Le vautour et le vivant

Je côtoie quelques personnes qui n’ont presque peur de rien, qui n’ont jamais eu de problèmes pour s’affirmer, prendre leur place, faire des choix, décider, qui ont rarement douté de leurs envies et de leurs capacités. Ils ne sont pas nombreux ces gens, je vous l’accorde. Toutefois, pour de vrai, il y en a. Quelques-uns. Je peux apprendre des choses de ces personnes, mais au-delà du plaisir de les fréquenter, leurs histoires ne m’intéressent pas tant que ça.

J’ai souvent eu peur d’être un vautour, accro au drame, à ne m’intéresser qu’aux histoires qui témoignent du doute, des trébuchements et de la vulnérabilité. Je comprends maintenant que j’étais, et suis toujours, en fait captivée par le cheminement en tant que tel, par tous les récits qui me laissent entrevoir des évolutions, des errances, tous les pas francs ou hésitants qu’on peut faire en direction de soi. Peu importe que la leçon soit apprise, la destination atteinte, la difficulté dépassée. Tant mieux si elle l’est ! Mais je vais aimer ton histoire qu’elle le soit ou pas.

Ta photo au sommet du Kilimandjaro ne sera jamais aussi inspirante que le récit de ton ascension. Et même si tu n’avais pas touché le point culminant, je t’écouterais tout aussi avide et fascinée.

Ajoutons que l’histoire inspirante n’exige rien d’aussi exotique ou spectaculaire… peut-être que l’exploit du jour sera pour toi d’apprendre à cuisiner ce gâteau, de faire cette vidéo, d’écrire ce poème, de monter sur un vélo, de passer près du chien qui aboie, de parler de ce que tu fais, de ce que tu vends, de communiquer tes prix, de dire non, de dire oui. Je précise que certaines choses dans cette liste sont à mes yeux tout à fait exotiques et spectaculaires. La preuve que chacun ses embûches et son parcours.

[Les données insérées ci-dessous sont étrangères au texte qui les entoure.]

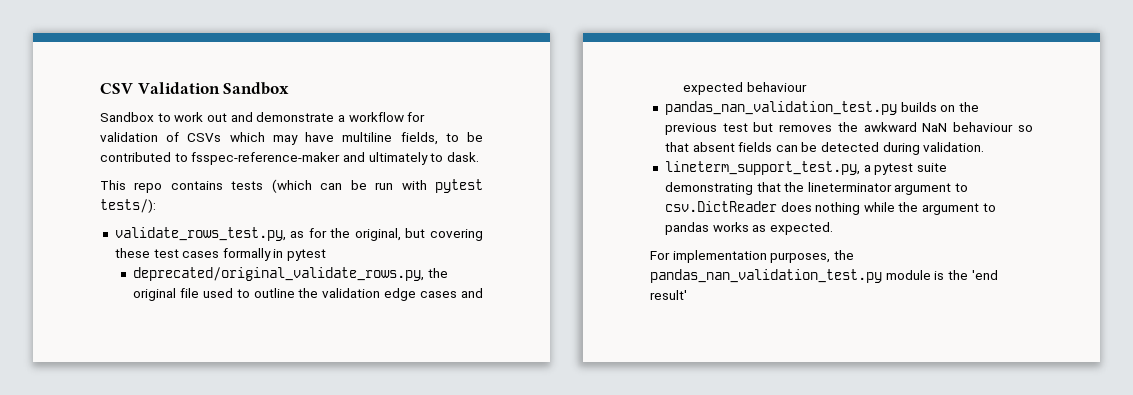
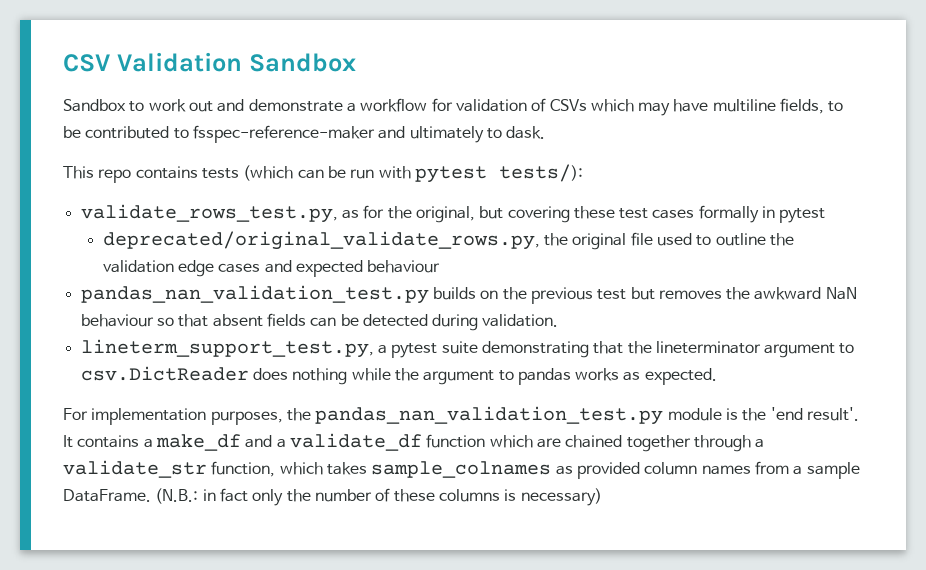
[650,290,687,300] result' -> [806,407,859,421] [63,433,765,452] [63,460,860,479] [63,488,602,506] result'. It contains a make_df and a validate_df function which are chained together through a validate_str function, which takes sample_colnames as provided column names from a sample DataFrame. (N.B.: in fact only the number of these columns is necessary)

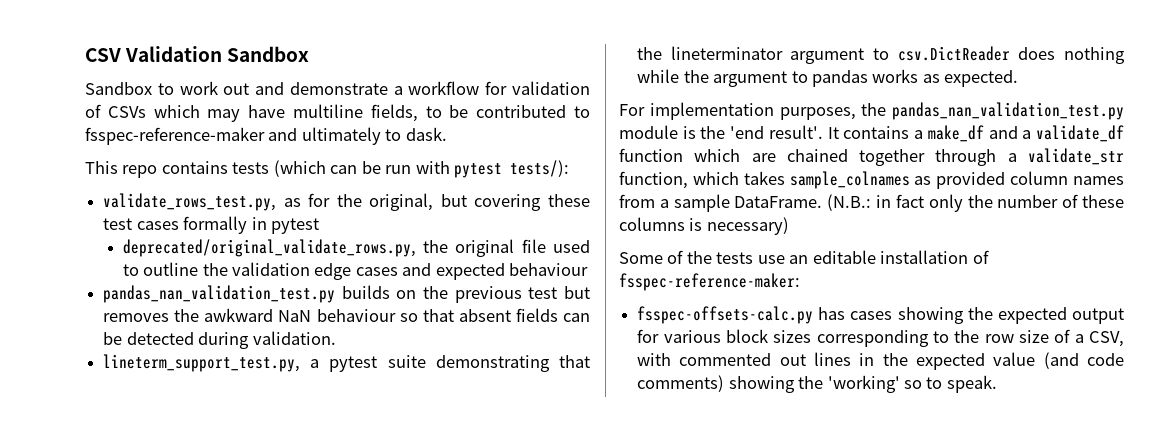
(602, 497) none -> [619,250,989,264] [619,273,800,291] [637,306,1124,324] [637,329,1125,347] [637,352,1124,370] [637,375,997,393] // Some of the tests use an editable installation of fsspec-reference-maker: // fsspec-offsets-calc.py has cases showing the expected output for various block sizes corresponding to the row size of a CSV, with commented out lines in the expected value (and code comments) showing the 'working' so to speak.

Et ça m’intéresse de savoir tout ce que tu traverses de toi, les sentiers que tu empruntes, les demi-tours, les heures de marche, les heures de rien.

Je ne suis pas un vautour. Le charognard cherche la mort, lui tourne autour, et je me rends compte, grâce à plein de gens formidables qui cheminent alentour, que je ne fais que chercher, obstinément, le vivant.